Larson provided the following statement to News 3:
Mold exists in the barracks on Fort Stewart-Hunter Army Airfield. We live in southeast Georgia, where mold is a reality. Over the past three years, we have learned many lessons on how to mitigate mold. The installation’s Directorate of Public Works and leadership works tirelessly to remedy the situation through monitoring, cleaning, and remediation to rid mold from our Soldier’s barracks. The very first step is Soldiers recognizing what mold is and how to get rid of it. Routine cleaning and upkeep are the Soldier’s responsibility, and cleaning supplies are provided. Brigades have mold mitigation teams trained and ready to clean higher levels of mold that exceed occupant-level cleaning.
Many if not most of the issues referenced in buildings 210, 212, and 213 stem from an isolated event on Sept. 16 after our central energy plant had an issue. That issue resulted in several calls of multiple buildings on Fort Stewart having water leaks and HVAC issues. The issue at the central energy plant was fixed, as were the service calls in connection to the issue.
Nineteen maintenance orders were generated by this incident specific to these three buildings.
Building 210 had seven maintenance orders submitted, none for mold. All have been closed as of today.
Building 212 had 10 maintenance orders submitted, one for mold. Seven are closed—including the mold report, and three remain open as of today.
Building 213 had two maintenance orders submitted. Neither was for mold. One is closed as of today.
Soldiers in barracks building 212 reported to unit leadership that there were leaks coming from the ceiling on Sept 16. Leaders notified the Fort Stewart fire department and Directorate of Public Works to assess the damage and cause of the water leak. It was determined that there was a burst pipe and significant buildup of water in the building’s HVAC system.
After receiving a call for the leak, public works plumbers were dispatched to building 212 and repaired the busted lines.
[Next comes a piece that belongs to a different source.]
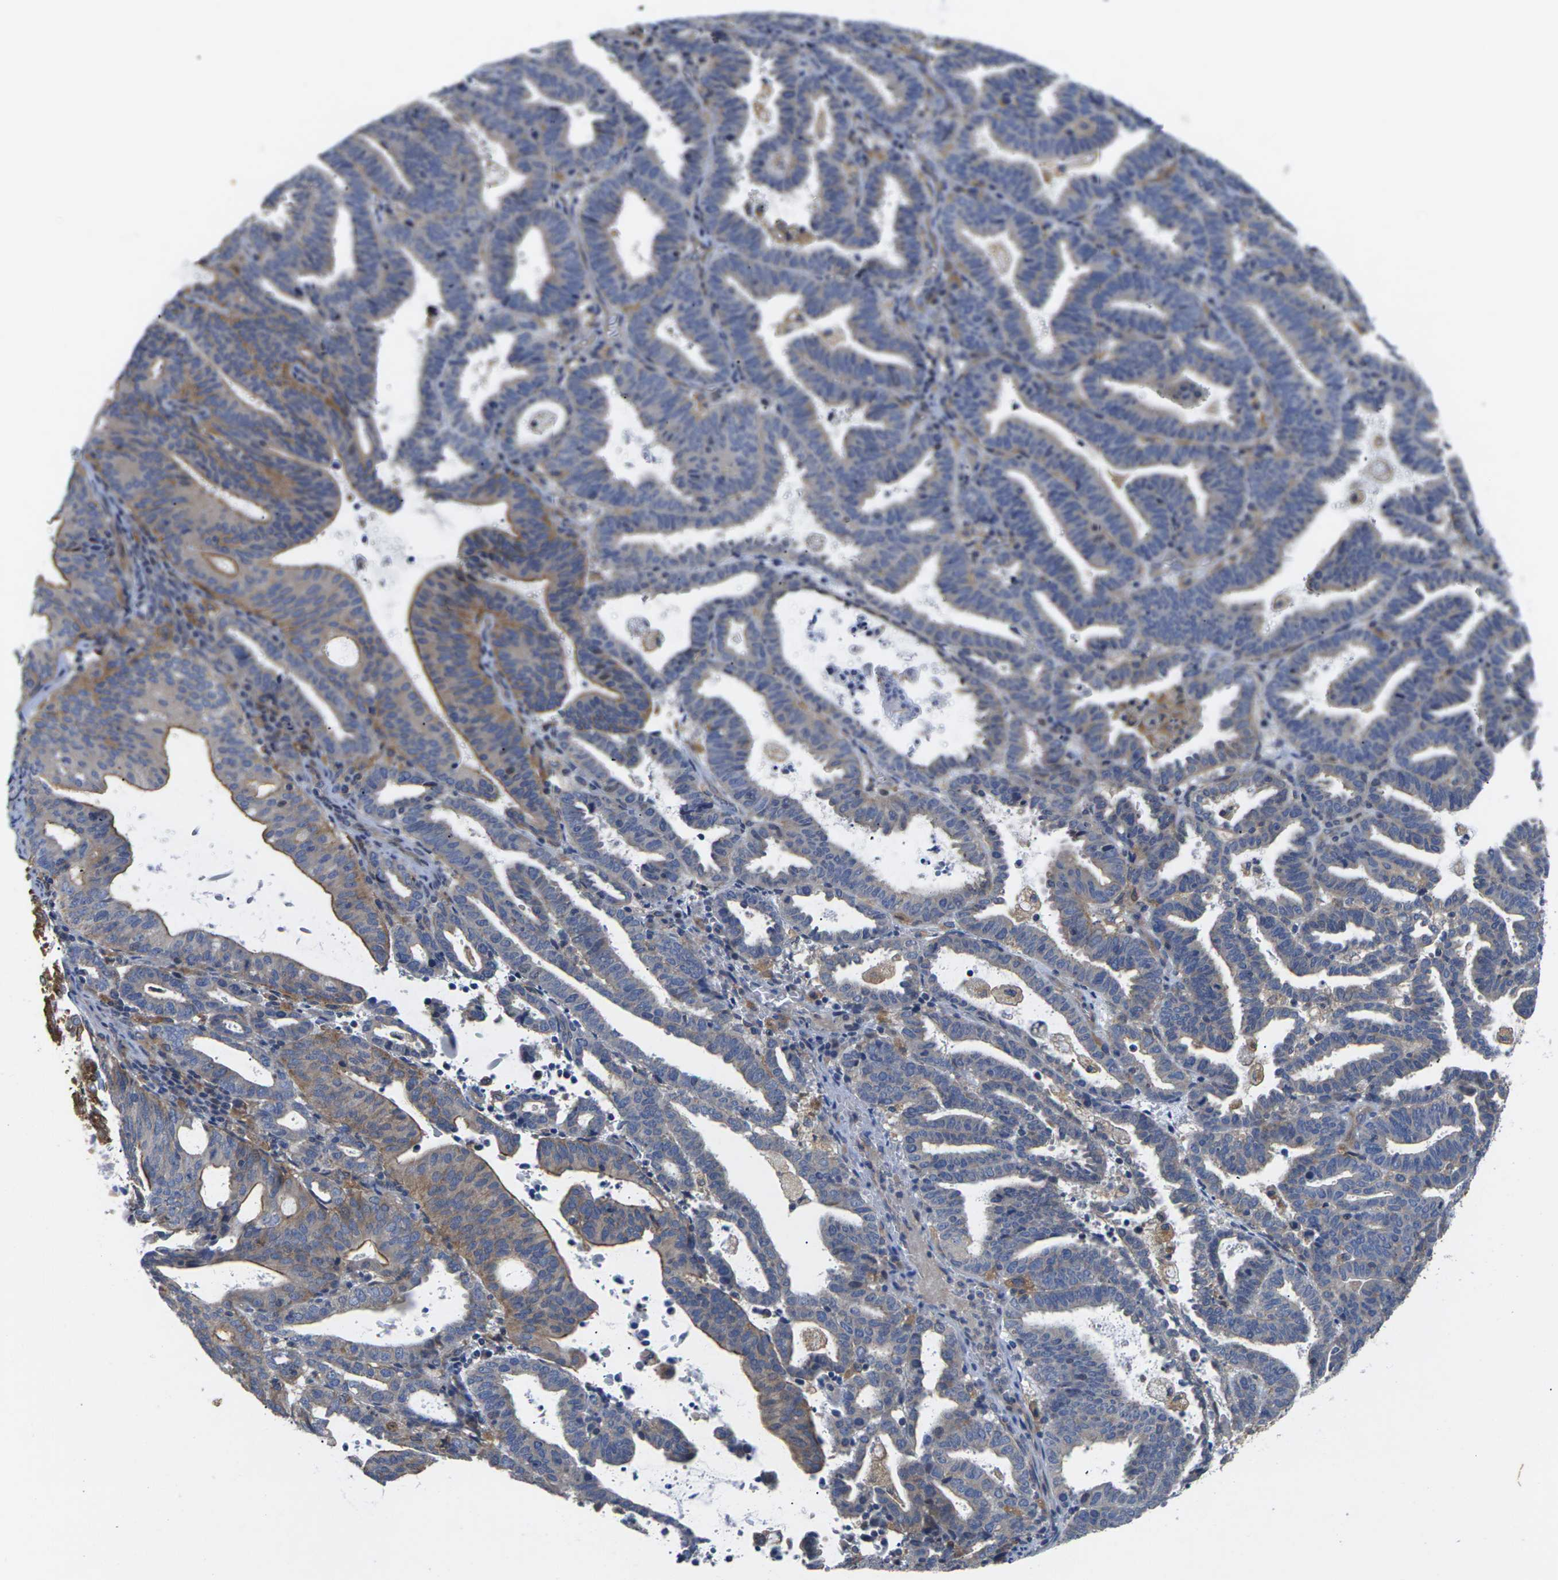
{"staining": {"intensity": "moderate", "quantity": "25%-75%", "location": "cytoplasmic/membranous"}, "tissue": "endometrial cancer", "cell_type": "Tumor cells", "image_type": "cancer", "snomed": [{"axis": "morphology", "description": "Adenocarcinoma, NOS"}, {"axis": "topography", "description": "Uterus"}], "caption": "Protein expression analysis of endometrial cancer (adenocarcinoma) demonstrates moderate cytoplasmic/membranous positivity in approximately 25%-75% of tumor cells.", "gene": "SCNN1A", "patient": {"sex": "female", "age": 83}}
Later that afternoon, dehumidifiers were issued to each room or area that had water intrusion. On Monday, Sept. 18, the mold team inspected all rooms to ensure they had adequate dehumidification and address any additional concerns.
Our public works also has a 12-person mold strike team to support each brigade’s mold mitigation team. Also, 3rd Infantry Division staff receives mold reports from units twice a month to track mold mitigation efforts across Fort Stewart and Hunter Army Airfield.
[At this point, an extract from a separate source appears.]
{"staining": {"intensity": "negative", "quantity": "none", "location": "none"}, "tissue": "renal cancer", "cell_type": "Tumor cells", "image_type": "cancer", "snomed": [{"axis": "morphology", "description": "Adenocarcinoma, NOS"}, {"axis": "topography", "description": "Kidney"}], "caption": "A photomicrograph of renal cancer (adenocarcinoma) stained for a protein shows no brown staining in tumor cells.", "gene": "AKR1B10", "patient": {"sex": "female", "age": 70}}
Additionally, there has been a $400,000 investment into the Mold Conditions Awareness Tool (MCAT) which was designed by a 3rd ID Soldier to assist with mold mitigation. The MCAT is a wireless temperature and humidity sensor which increases leaders’ awareness of the conditions which lead to mold growth and allows leaders to take proactive steps to mitigate those conditions to prevent mold growth. The MCAT has gone through testing and development is a small amount of barracks rooms. We expect our first batch of sensors in late fall this year to begin scaling the implementation of sensors across Fort Stewart.